Posted on 12/04/2002 7:02:25 PM PST by Sir Gawain

When a Gun Is Not a Gun

by Russell Madden

Whenever I think I've heard the ultimate in strangeness from the agents of the State, I run across yet another incident that cautions against succumbing to such premature finality.

The mess that our airports have become is hardly a secret. Even before the destruction of the World Trade Center, security procedures at airports did not inspire confidence in either the sense or the abilities of those charged with keeping flyers safe from criminals, saboteurs, and terrorists.

Air travelers were subjected to such "duh" questions as, "Did you pack your own bags?" and "Has anyone handed you a package?" and "Have you had your luggage with you at all times?" I'm sure such clever queries caught many an unwitting would-be terrorist off-guard: "No. Yes! Dang! Ya got me. I confess. My terrorist cell leader packed my suitcase. He didn't tell me what was in there, but I'm sure it's all good."

While such pointless interrogation is thankfully no longer de rigueur, the brilliance of other procedures and policies remains unproven.
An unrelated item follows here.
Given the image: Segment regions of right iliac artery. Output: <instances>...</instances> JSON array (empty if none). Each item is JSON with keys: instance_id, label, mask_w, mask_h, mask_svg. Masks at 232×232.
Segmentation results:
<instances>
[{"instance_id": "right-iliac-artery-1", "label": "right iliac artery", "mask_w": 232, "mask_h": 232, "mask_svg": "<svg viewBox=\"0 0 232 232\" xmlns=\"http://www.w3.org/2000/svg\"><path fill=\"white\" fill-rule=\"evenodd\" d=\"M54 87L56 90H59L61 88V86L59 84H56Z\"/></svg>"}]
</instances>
The stories of abuses are legion:

A mother is asked to drink the breast milk she has pumped and bottled for her infant; not a sample on the arm, mind you, but the whole magilla. She doesn't explode.

A student with a jar of pond water collected for a school project is forced to drink it and becomes sick from the little nasties swimming around in there. But he doesn't explode, either.

Little girls are wanded. Women are strip-searched. Old men in wheelchairs are subjected to intense scrutiny. Prominent politicians are given the hairy eyeball. (Okay, okay: the latter example is merely just desserts.)

A Congressional Medal of Honor winner from World War II is given flack because his medal — signed by the President — "might be used as a weapon."

A college student is forbidden from flying because "security" officers do not like the title of the novel he is reading.

Tweezers and nail clippers and eyebrow curlers and pen knives and a plethora of other ordinary items are confiscated without compensation as "threats" to airline security.

Travelers are forbidden to travel anonymously or to carry any item that might actually be useful for self-defense, security personnel are magically transformed into "competent professionals" by becoming federal employees, and the airlines squeal for your tax dollars to bail them out of their financial doldrums.

Such a wacky bunch of guys!

When a British tourist — a grandmother — had the inch-long plastic toy gun confiscated from the GI Joe doll she purchased for her grandson, I thought those playful folks manning the checkpoints had reached the zenith of their loony fun. A brief story in the December, 2002, issue of NRA's First Freedom, however, must, I think, be in contention for top honors in this Absurdity Competition.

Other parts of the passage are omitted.